Over the years I've built up quite a collection of worn-out hardpoint handsaws. I wiped out quite a few cutting thermalite blocks - the rest just wore out on chipboard and similar foul materials.

Beyond slicing a few up with a cutting disc to make scrapers, do they have any other uses - or should I just re-cycle them.

Any idea what type/grade steel they are? Are the teeth and body of the saw the same stuff or have the teeth had their metallurgy modified? Can the teeth be further tempered to allow re-sharpening? Is the steel good enough to use as blanks for smaller saws?

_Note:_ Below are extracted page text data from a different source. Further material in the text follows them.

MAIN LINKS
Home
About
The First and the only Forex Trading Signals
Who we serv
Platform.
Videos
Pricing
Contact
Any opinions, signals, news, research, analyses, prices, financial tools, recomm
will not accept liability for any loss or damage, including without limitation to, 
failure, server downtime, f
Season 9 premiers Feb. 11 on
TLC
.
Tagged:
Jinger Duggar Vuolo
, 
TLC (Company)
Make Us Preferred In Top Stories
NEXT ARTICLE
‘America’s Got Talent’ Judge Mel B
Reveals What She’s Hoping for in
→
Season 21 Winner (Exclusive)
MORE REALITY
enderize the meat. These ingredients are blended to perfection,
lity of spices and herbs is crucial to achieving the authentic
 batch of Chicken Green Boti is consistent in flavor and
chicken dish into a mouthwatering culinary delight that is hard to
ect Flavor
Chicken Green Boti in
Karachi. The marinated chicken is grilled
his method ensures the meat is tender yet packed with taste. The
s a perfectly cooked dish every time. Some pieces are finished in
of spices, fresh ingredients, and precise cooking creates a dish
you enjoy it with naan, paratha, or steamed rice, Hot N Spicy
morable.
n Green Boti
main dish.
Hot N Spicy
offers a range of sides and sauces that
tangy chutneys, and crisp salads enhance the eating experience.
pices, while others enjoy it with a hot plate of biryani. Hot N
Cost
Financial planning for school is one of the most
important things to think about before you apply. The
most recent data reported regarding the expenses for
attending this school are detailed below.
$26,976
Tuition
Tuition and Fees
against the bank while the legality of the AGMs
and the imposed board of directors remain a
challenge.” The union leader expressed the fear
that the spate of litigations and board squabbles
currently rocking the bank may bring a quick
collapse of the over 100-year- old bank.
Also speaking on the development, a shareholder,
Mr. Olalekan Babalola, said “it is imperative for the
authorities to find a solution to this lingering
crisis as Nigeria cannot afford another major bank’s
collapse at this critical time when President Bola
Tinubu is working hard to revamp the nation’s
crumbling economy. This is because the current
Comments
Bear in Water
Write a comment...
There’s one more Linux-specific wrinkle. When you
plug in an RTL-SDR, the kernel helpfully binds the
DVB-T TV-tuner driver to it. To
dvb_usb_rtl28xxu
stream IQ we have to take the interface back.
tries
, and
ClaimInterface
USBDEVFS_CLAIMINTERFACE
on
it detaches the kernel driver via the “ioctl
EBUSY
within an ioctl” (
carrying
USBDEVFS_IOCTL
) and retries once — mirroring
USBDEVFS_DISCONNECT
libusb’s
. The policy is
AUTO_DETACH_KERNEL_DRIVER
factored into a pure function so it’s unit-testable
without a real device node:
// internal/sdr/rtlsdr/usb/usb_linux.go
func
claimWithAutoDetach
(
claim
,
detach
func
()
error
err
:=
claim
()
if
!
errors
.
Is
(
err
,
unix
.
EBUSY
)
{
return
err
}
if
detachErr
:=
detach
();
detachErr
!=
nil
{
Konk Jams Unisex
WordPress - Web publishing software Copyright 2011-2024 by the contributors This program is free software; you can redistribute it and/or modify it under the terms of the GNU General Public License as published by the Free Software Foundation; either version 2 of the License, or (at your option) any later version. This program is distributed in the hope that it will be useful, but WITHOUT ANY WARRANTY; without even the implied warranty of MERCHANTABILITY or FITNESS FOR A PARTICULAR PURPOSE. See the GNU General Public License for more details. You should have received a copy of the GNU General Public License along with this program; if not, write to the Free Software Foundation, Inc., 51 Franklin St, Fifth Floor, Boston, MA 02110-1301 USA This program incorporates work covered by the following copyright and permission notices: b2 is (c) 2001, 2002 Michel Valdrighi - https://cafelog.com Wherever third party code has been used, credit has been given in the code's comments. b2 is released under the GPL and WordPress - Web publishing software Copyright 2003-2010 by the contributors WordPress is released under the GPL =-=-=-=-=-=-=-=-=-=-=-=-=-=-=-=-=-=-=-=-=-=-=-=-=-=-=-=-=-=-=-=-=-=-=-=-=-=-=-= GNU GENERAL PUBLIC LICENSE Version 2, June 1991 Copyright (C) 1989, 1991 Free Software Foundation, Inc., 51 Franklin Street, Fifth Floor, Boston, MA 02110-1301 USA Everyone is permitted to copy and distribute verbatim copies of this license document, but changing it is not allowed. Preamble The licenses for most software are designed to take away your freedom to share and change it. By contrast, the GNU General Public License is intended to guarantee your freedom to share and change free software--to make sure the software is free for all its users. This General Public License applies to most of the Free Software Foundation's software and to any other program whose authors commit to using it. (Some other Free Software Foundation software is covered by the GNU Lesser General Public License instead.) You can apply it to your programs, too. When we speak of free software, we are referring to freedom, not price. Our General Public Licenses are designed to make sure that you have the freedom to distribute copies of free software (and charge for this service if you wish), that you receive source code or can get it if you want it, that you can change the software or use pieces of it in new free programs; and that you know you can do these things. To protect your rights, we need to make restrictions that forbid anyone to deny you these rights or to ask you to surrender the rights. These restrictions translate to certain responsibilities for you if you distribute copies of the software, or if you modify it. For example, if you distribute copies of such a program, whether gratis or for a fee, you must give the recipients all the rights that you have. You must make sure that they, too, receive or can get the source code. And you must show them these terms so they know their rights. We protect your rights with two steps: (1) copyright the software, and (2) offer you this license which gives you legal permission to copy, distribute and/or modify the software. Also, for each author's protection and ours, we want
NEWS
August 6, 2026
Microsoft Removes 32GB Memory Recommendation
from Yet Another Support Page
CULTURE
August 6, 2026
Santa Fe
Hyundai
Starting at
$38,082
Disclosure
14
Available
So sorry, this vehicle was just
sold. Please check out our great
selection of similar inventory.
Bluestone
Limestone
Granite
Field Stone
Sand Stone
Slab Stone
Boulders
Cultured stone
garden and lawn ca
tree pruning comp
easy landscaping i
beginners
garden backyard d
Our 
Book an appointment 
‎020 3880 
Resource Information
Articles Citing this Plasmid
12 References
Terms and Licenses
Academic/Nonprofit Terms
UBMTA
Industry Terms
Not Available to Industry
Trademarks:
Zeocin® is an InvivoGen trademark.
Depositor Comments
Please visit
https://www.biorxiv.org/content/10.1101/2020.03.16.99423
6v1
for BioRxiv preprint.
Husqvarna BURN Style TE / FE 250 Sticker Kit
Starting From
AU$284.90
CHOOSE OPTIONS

All probably a waste of time - but there is a degree of satisfaction in subverting the disposable culture...

Dee


----------



## Racers (18 Oct 2011)

Hi,

Cut the teeth off and file new teeth and make a new handle?


Pete


----------



## Von Ryan (18 Oct 2011)

With no teeth at all they are brilliant at cutting fibre glass insulation, the rolls rather than slabs.


----------



## LuptonM (18 Oct 2011)

Can't saws like this be sharpened with diamond files?


----------



## Racers (18 Oct 2011)

Hi, LuptonM

Possibly but the teeth will have lost their set and you won't be able to reset them, they will just snap off. you might get away with tickling them up if there are not to blunt, but then you might get a normal saw and sharpen that when it gets blunt.


Pete


----------



## twothumbs (18 Oct 2011)

In the early days the saw doctors used to run an acteylene torch over them and then sharpen. Not hard point anymore of course but still a saw.


----------



## woodpig (18 Oct 2011)

It must be a reasonably good "spring" steel in order to be used as a saw without taking a permanent bend. How good it would be with new teeth cut into it is anybody's guess! If you have a saw set and a file why not give it a go with one of the smaller ones? You'll need to grind off the old hard point teeth first though.


----------



## t8hants (19 Oct 2011)

I inherited several blacksmith made garden hoes that took cut up old saw blades as the blade. Hardened point saws would work very well in them!

Gareth


----------



## Dee J (22 Oct 2011)

"I inherited several blacksmith made garden hoes that took cut up old saw blades as the blade. Hardened point saws would work very well in them!".... Good plan... hoes... maybe even sickles and trowels...

Dee


----------



## condeesteso (22 Oct 2011)

The sheet steel is very good indeed for making cabinet scrapers, or scratch-stock blades. It's good quality steel, shame to waste it!


----------